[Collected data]
►

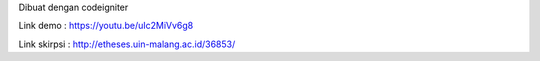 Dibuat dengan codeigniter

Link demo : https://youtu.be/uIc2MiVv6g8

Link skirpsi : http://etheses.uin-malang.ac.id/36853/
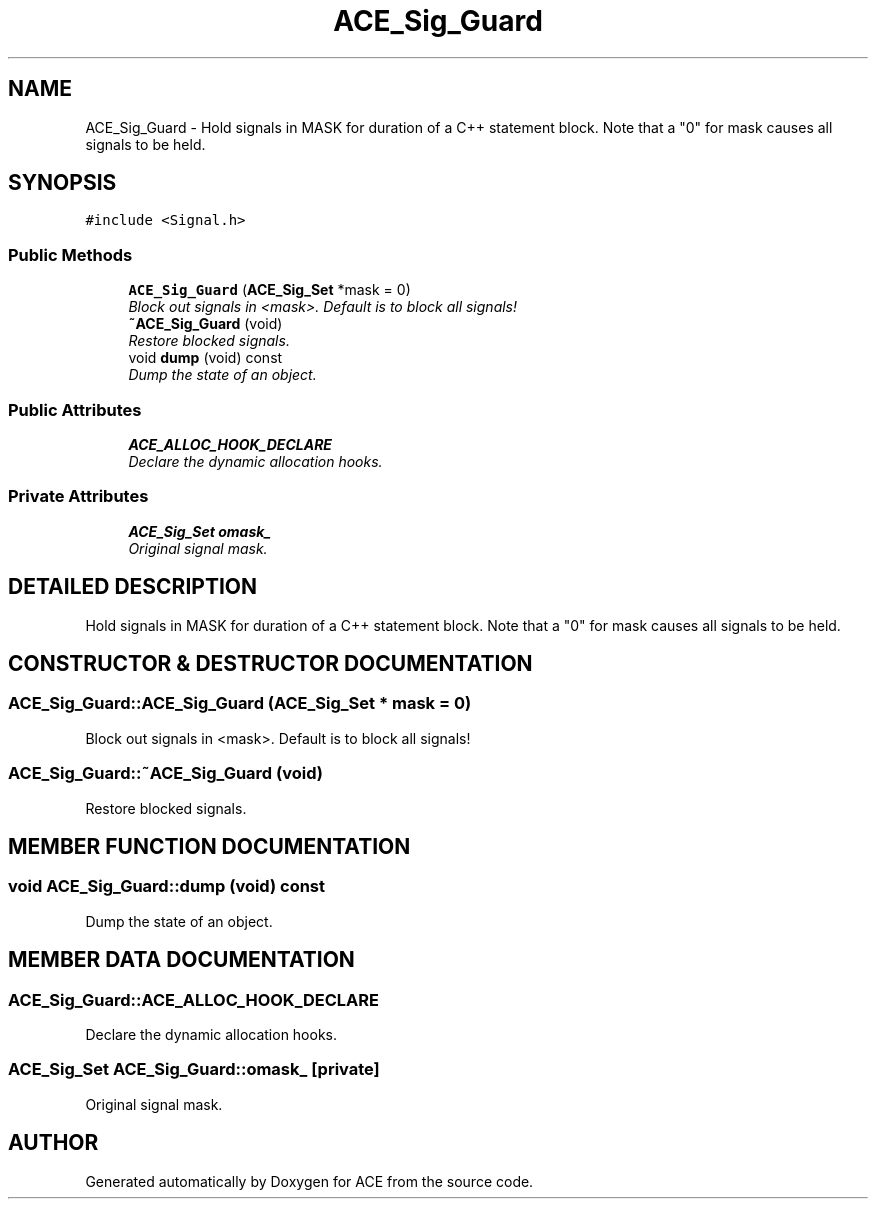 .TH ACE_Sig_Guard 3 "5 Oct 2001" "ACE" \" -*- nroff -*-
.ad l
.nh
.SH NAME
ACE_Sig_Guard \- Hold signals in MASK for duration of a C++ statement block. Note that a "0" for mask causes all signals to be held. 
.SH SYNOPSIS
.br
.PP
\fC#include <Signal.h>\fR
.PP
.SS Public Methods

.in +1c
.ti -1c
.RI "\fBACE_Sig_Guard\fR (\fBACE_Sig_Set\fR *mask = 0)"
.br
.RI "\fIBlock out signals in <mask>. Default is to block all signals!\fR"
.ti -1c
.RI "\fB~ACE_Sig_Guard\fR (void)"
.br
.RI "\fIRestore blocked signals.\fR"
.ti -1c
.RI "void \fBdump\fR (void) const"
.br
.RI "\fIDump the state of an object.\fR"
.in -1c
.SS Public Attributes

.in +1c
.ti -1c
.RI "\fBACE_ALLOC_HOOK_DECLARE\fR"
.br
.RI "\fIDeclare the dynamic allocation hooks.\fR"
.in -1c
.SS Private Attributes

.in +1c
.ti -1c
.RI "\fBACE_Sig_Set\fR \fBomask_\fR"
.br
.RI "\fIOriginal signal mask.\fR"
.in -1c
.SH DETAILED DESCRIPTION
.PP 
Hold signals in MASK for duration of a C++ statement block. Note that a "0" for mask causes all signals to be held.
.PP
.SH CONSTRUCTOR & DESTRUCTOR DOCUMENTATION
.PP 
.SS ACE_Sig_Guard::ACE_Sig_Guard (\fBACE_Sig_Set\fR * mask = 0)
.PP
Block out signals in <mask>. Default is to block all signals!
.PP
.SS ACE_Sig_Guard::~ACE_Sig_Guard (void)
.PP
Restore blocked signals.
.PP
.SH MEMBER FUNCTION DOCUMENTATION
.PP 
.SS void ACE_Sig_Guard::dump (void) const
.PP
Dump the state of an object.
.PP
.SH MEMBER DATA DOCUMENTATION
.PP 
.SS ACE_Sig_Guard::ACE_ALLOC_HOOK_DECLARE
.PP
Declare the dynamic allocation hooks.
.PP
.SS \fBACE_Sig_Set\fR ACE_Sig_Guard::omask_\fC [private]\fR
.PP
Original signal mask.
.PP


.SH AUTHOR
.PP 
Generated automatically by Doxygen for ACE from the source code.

◄

The answer is the full set of records printed exactly, less the pictures.

 Dibuat dengan codeigniter

Link demo : https://youtu.be/uIc2MiVv6g8

Link skirpsi : http://etheses.uin-malang.ac.id/36853/
 .TH ACE_Sig_Guard 3 "5 Oct 2001" "ACE" \" -*- nroff -*-
.ad l
.nh
.SH NAME
ACE_Sig_Guard \- Hold signals in MASK for duration of a C++ statement block. Note that a "0" for mask causes all signals to be held. 
.SH SYNOPSIS
.br
.PP
\fC#include <Signal.h>\fR
.PP
.SS Public Methods

.in +1c
.ti -1c
.RI "\fBACE_Sig_Guard\fR (\fBACE_Sig_Set\fR *mask = 0)"
.br
.RI "\fIBlock out signals in <mask>. Default is to block all signals!\fR"
.ti -1c
.RI "\fB~ACE_Sig_Guard\fR (void)"
.br
.RI "\fIRestore blocked signals.\fR"
.ti -1c
.RI "void \fBdump\fR (void) const"
.br
.RI "\fIDump the state of an object.\fR"
.in -1c
.SS Public Attributes

.in +1c
.ti -1c
.RI "\fBACE_ALLOC_HOOK_DECLARE\fR"
.br
.RI "\fIDeclare the dynamic allocation hooks.\fR"
.in -1c
.SS Private Attributes

.in +1c
.ti -1c
.RI "\fBACE_Sig_Set\fR \fBomask_\fR"
.br
.RI "\fIOriginal signal mask.\fR"
.in -1c
.SH DETAILED DESCRIPTION
.PP 
Hold signals in MASK for duration of a C++ statement block. Note that a "0" for mask causes all signals to be held.
.PP
.SH CONSTRUCTOR & DESTRUCTOR DOCUMENTATION
.PP 
.SS ACE_Sig_Guard::ACE_Sig_Guard (\fBACE_Sig_Set\fR * mask = 0)
.PP
Block out signals in <mask>. Default is to block all signals!
.PP
.SS ACE_Sig_Guard::~ACE_Sig_Guard (void)
.PP
Restore blocked signals.
.PP
.SH MEMBER FUNCTION DOCUMENTATION
.PP 
.SS void ACE_Sig_Guard::dump (void) const
.PP
Dump the state of an object.
.PP
.SH MEMBER DATA DOCUMENTATION
.PP 
.SS ACE_Sig_Guard::ACE_ALLOC_HOOK_DECLARE
.PP
Declare the dynamic allocation hooks.
.PP
.SS \fBACE_Sig_Set\fR ACE_Sig_Guard::omask_\fC [private]\fR
.PP
Original signal mask.
.PP


.SH AUTHOR
.PP 
Generated automatically by Doxygen for ACE from the source code.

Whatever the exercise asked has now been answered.